Head over to Klyde Warren Park at noon today and you'll be treated to a lunchtime piano recital. This evening, you can stop by for a zumba class, if that's your thing. Tomorrow it's a stroller boot camp and yoga, all in addition, of course, to the park's myriad other amenities.
It seems that free labor from the park's 10-year-old namesake isn't quite enough to keep a 5.2-acre deck park that draws 15,000 visitors per week up and running. And this, mind you, is before they put in the ice rink.
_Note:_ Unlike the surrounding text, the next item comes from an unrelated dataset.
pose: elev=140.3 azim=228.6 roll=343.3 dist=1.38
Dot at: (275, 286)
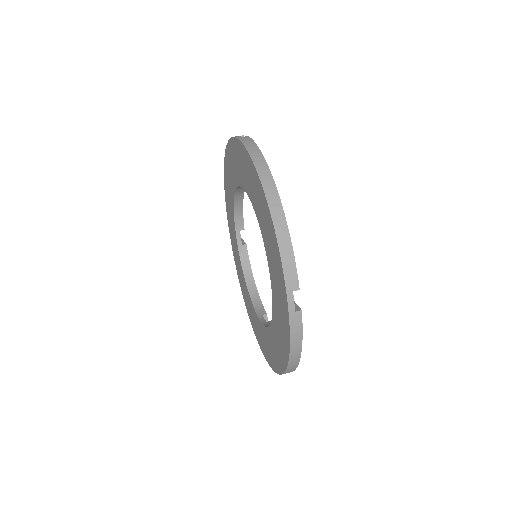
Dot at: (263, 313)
Needless to say, young Klyde seems ill-suited for zamboni driving.
So, the park's operators are seeking to create a public improvement district that would levy a small tax on surrounding property owners ($250 per year per $1 million in appraised value) to help cover the park's operations and programming costs.
"The positive impact of Klyde Warren Park has surpassed expectations on every measure, creating enhanced quality of life and tremendous value for our city," Woodall Rodgers Park Foundation chairman Jody Grant said in a press release dispatched rather early this morning. "The park's unbelievable success and the proactive support of our neighbors have encouraged us to accelerate our efforts to form a PID."
The press release comes after the Morning News got its hands on a letter sent to property owners asking for their support, since they'll need at least 60-percent buy-in from affected property owners by April 1 if they want to.create the PID.
The irony, which News pauses briefly to note, is that the park has been heavily touted as a philanthropic gift to the city that requires no tax money to operate. But Grant makes the case that the park has been a boon to the neighborhood, generating traffic for surrounding businesses and allowing property owners to hike rents. Only fair that they chip in to support the park.
That's not unreasonable, though it might have been wise to notify people a bit earlier since, as Grant tells the Morning News, "we've been aware of this possibility for a long time."